None of this surprises me. I commend the efforts of companies to clean up their supply chains and to cut off income sources to rebel groups who control some of the mines or brutally insert themselves into the mineral trade. But what the State Department advisory makes clear (and what many people already know) is that the problem that the Dodd-Frank law is trying to solve is not something that can be cured through a “name and shame” corporate governance disclosure, especially one that may no longer have the “shame” factor of having companies brand themselves “not DRC Conflict Free.”
Earlier this week, Senator Ed Markey and eleven other members of Congress sent a letter urging SEC Chair Mary Jo White to avoid any delay in implementing the rule. The letter states in part “…the law we passed was simple. Congress said that any company registered in the United States which uses any of a small list of key minerals from the DRC or its neighbors has to disclose in its SEC filing the use of those minerals and what is being done, if anything, to mitigate sourcing from those perpetuating DRC's violence. Such transparency allows consumers and investors to know which companies source materials more responsibly in DRC and serves as a catalyst for industry to finally create clean supply chains out of Congo.”

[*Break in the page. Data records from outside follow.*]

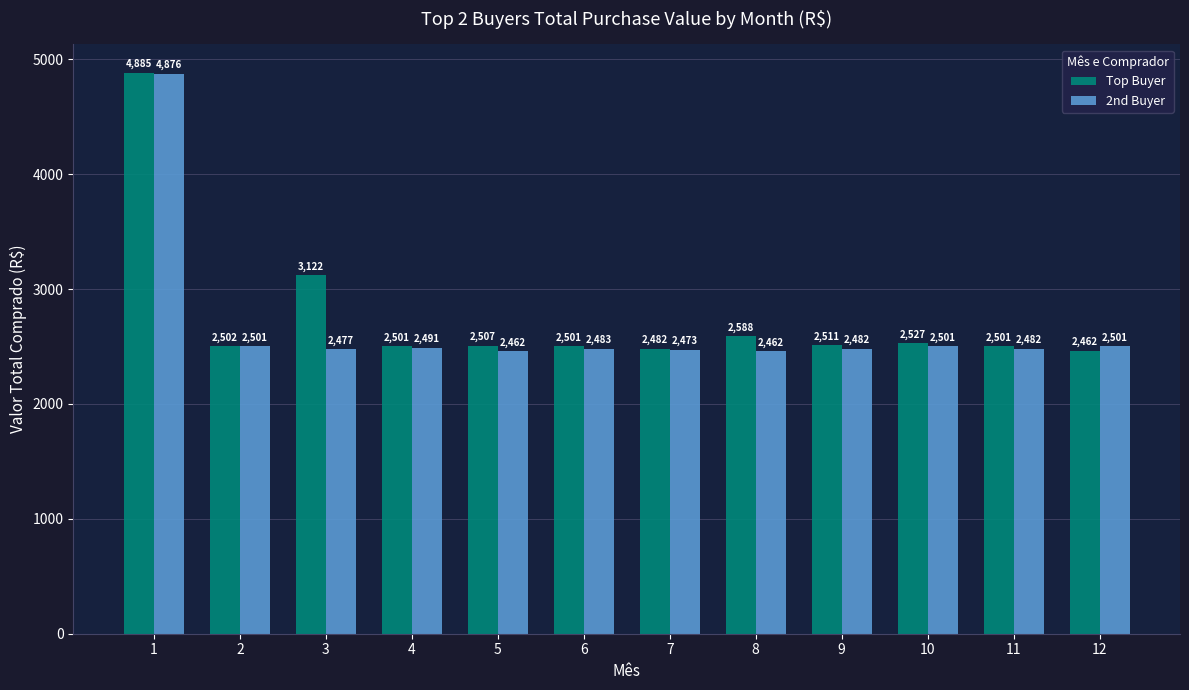

How many bars are there in each group?

2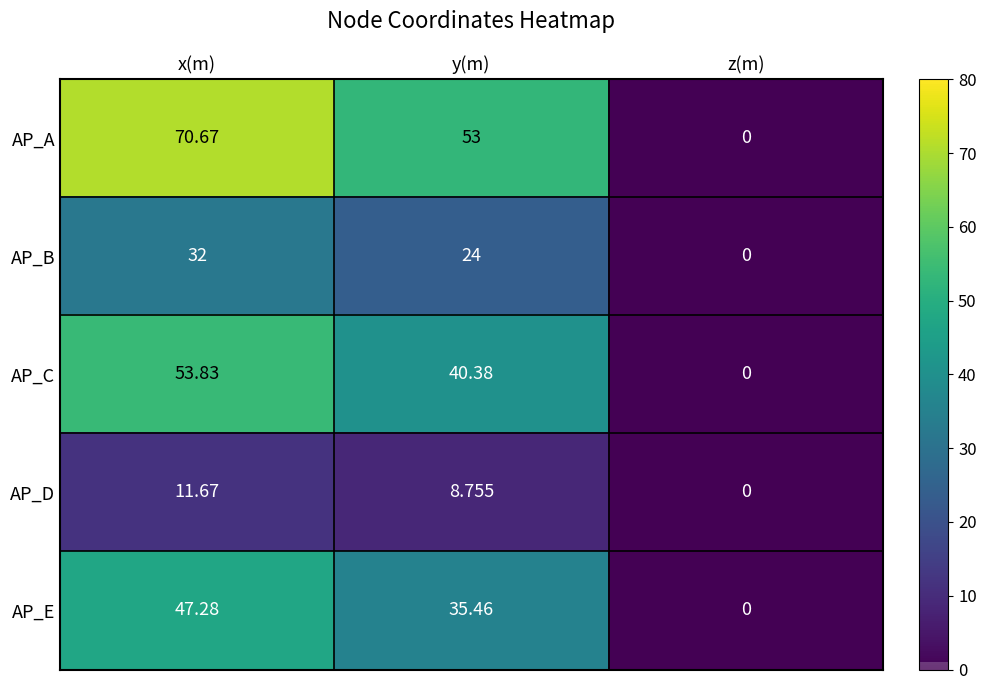

How many series are shown in this chart?

5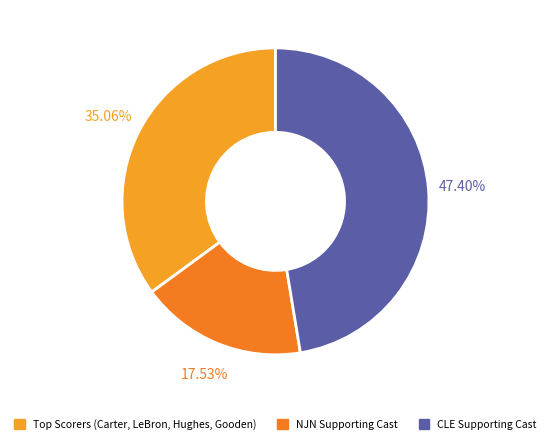

Is there a majority slice in this chart?

No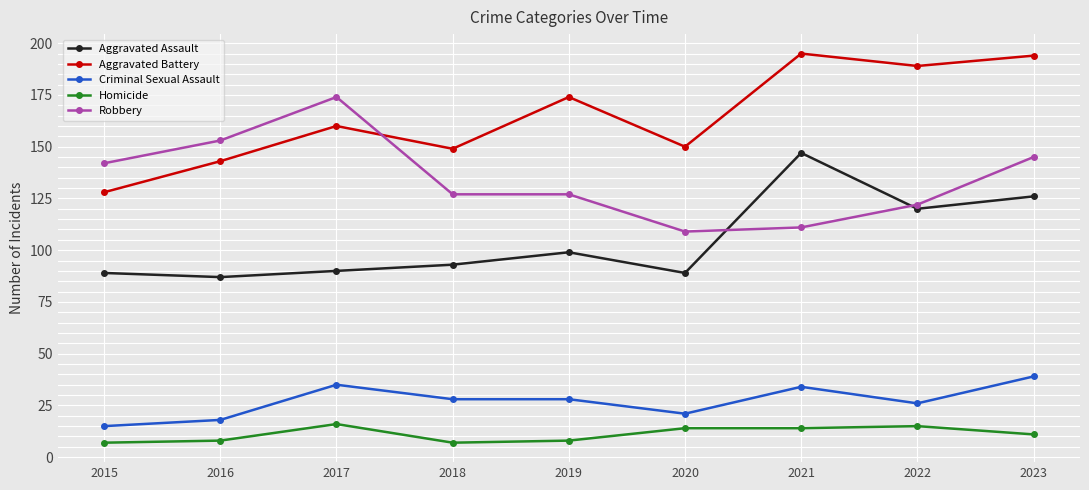

What is the spread (max minus min) of values at 2023?

183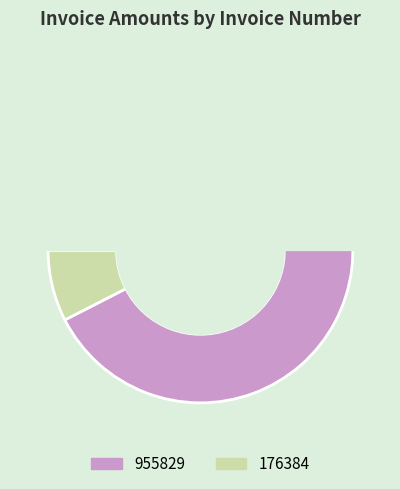

Is it true that 176384 is 8% of the pie?

True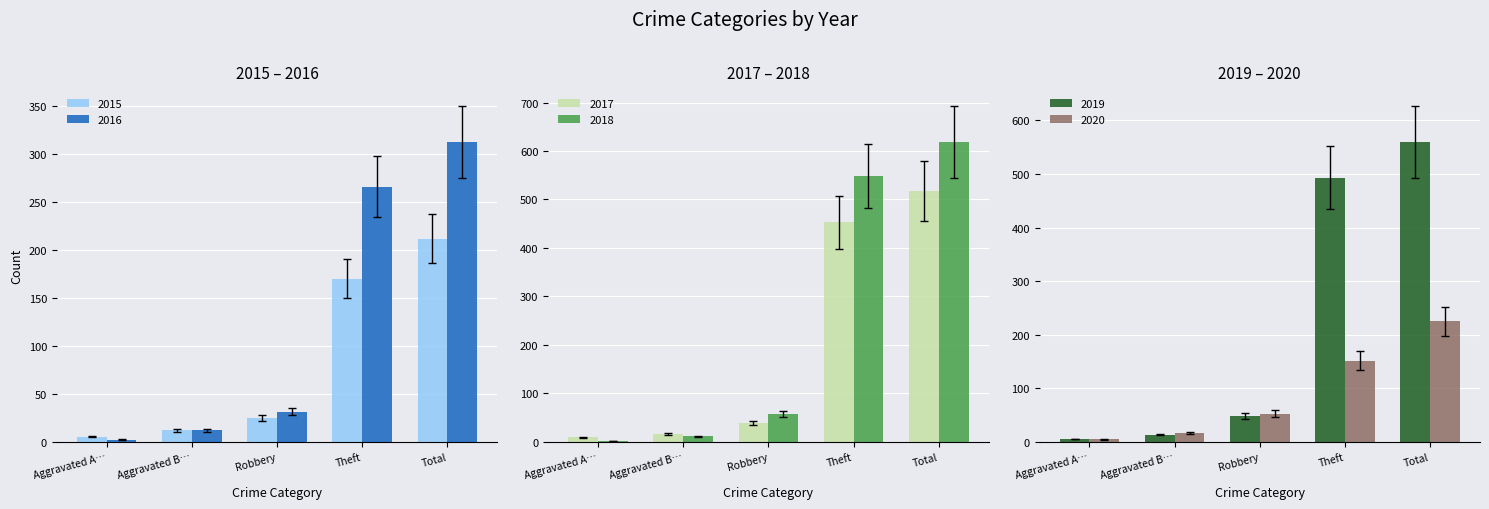

What is the difference between the 2020 values at Robbery and Total?

173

The "law" may have been “simple,” but the implementation is not for a large number of companies. That’s probably why the EU has proposed a voluntary self-certification scheme focused on importers rather than manufacturers and sellers like Dodd-Frank. That’s probably why a large number of companies are not ready to comply, according to a recent PwC survey of 700 companies.
Chair White, who has made no secret of what she thinks of the SEC’s role in solving human rights crises, still has to reissue Dodd-Frank 1504, the resource extraction rule that was struck down after a court challenge. According to a Davis Polk report, as of April 1, 2014, a total of 280 Dodd-Frank rulemaking requirement deadlines have passed. Of these 280 passed deadlines, 45.7% have been missed and 54.3% have been met with finalized rules. The SEC has a lot of financial rule making to complete and should consider how to prioritize and retool the conflicts minerals rule using the agency's discretion and going beyond the fixes that may be required by future rulings on the First Amendment issue.
I will continue to monitor the future of this law. I am now on my way to a conference for businesspeople, lawyers, academics and students at UConn entitled New Challenges in Risk Management and Compliance. I will discuss regulatory issues related to global human rights and enterprise risk management on a panel with the human rights initiative leader for General Electric and the General Counsel for the Shift Project, who worked with John Ruggie on the UN Guiding Principles on Business and Human Rights. I am excited to meet and learn from them both. The Guiding Principles and earlier iterations of Ruggie’s work greatly influenced both the US and EU conflict mwinerals laws.